Scientific classification
- Kingdom: Plantae
- Clade: Tracheophytes
- Clade: Angiosperms
- Clade: Eudicots
- Clade: Rosids
- Order: Sapindales
- Family: Meliaceae
- Genus: Dysoxylum
- Species: D. latifolium
- Binomial name: Dysoxylum latifolium Benth.
- Synonyms: Alliaria latifolia Kuntze; Dysoxylum confertiflorum Merr. & L.M.Perry; Dysoxylum distantinerve F.Muell.;

= Dysoxylum latifolium =

- Authority: Benth.
- Conservation status: LC
- Synonyms: Alliaria latifolia Kuntze, Dysoxylum confertiflorum Merr. & L.M.Perry, Dysoxylum distantinerve F.Muell.

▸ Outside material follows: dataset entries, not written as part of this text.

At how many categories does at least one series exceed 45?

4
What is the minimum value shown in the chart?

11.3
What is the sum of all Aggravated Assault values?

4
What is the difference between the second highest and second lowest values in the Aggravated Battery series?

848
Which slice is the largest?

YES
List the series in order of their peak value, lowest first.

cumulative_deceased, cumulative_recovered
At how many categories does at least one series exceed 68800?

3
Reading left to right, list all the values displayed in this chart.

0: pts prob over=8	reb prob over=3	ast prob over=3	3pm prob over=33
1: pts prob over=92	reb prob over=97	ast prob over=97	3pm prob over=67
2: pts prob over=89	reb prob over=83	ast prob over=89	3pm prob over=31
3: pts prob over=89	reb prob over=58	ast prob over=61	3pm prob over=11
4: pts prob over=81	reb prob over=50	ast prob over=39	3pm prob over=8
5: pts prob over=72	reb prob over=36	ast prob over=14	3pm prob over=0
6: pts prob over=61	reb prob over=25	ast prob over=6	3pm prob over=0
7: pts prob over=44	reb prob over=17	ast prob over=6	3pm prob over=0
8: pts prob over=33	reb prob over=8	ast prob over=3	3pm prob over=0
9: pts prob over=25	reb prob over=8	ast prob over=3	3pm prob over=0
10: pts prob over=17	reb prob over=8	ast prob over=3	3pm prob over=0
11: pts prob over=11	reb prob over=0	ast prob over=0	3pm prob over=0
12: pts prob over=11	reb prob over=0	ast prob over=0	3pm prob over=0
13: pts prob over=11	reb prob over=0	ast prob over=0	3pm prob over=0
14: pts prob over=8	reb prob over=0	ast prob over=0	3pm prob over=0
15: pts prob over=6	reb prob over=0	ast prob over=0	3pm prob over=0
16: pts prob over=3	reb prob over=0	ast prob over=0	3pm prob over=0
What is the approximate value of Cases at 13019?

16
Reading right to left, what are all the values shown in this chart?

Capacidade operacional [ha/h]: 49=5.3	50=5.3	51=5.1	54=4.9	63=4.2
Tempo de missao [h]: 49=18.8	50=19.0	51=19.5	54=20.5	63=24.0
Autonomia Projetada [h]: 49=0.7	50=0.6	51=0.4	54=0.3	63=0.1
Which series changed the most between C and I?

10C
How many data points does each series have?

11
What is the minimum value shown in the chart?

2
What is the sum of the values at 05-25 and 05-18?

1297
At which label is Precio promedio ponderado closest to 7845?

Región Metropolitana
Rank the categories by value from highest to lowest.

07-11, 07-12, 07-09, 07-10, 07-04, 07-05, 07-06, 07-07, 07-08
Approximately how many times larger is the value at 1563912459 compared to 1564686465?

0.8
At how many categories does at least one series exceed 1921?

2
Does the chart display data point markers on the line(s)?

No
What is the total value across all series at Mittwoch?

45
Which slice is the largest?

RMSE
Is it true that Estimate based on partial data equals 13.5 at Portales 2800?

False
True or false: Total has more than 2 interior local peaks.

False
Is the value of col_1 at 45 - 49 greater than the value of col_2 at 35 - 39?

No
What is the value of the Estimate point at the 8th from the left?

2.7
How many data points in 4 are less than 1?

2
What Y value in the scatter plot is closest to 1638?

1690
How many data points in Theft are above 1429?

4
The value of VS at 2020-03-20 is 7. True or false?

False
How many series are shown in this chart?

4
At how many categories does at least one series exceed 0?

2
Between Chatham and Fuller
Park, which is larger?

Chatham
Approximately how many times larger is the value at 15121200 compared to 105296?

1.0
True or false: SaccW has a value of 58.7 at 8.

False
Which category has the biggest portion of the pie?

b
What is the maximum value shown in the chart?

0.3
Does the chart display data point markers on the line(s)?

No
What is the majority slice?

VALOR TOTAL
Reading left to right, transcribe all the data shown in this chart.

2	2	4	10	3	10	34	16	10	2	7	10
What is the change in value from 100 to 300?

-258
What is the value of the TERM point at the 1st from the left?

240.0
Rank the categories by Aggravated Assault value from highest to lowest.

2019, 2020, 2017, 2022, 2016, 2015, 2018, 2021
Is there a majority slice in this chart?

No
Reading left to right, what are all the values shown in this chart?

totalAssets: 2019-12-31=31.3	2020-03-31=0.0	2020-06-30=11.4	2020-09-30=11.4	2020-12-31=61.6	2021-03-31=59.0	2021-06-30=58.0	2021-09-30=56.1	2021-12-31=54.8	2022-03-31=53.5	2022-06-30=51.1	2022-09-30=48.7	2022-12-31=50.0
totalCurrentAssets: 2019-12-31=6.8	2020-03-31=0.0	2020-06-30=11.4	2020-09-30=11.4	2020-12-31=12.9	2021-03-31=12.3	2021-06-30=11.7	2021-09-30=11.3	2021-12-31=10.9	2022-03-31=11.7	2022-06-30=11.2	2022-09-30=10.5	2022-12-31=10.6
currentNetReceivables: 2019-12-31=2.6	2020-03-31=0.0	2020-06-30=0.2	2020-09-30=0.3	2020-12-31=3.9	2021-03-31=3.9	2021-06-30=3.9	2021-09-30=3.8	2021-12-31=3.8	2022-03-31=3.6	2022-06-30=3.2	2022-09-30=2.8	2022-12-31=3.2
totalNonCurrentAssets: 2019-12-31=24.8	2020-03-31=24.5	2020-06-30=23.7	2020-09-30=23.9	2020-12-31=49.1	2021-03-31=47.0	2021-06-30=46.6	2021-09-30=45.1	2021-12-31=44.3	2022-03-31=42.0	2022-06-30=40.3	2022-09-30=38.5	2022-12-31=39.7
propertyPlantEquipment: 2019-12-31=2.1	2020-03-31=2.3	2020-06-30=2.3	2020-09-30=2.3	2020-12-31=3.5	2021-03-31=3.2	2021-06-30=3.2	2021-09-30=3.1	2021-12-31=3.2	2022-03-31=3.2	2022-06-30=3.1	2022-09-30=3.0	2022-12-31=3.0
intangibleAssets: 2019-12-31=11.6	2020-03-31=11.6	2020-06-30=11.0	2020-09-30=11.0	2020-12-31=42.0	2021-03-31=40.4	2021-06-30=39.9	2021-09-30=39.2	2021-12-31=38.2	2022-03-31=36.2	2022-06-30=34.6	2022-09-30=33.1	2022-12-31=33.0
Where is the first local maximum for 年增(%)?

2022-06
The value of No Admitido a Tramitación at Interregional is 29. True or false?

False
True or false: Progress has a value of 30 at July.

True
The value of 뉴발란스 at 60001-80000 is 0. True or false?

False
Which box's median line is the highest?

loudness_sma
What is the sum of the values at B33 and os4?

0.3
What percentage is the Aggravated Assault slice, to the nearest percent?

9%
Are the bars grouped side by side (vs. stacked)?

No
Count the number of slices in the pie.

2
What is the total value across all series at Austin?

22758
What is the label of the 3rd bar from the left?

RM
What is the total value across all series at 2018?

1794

Species of flowering plant

Dysoxylum latifolium is a species of plants in the mahogany family Meliaceae native to New Guinea, the Solomon Islands, and the Australian states of Western Australia, Northern Territory and Queensland. It is an evergreen tree to about 30 m tall with a trunk up to 50 cm diameter. It inhabits drier rainforest such as monsoon forest, at altitudes from sea level to 250 m in Australia, and 1200 m in New Guinea. It was first described in 1863 by British botanist George Bentham.

==Conservation==
This species has been assessed to be of least concern by the International Union for Conservation of Nature (IUCN) and by the Queensland Government under its Nature Conservation Act.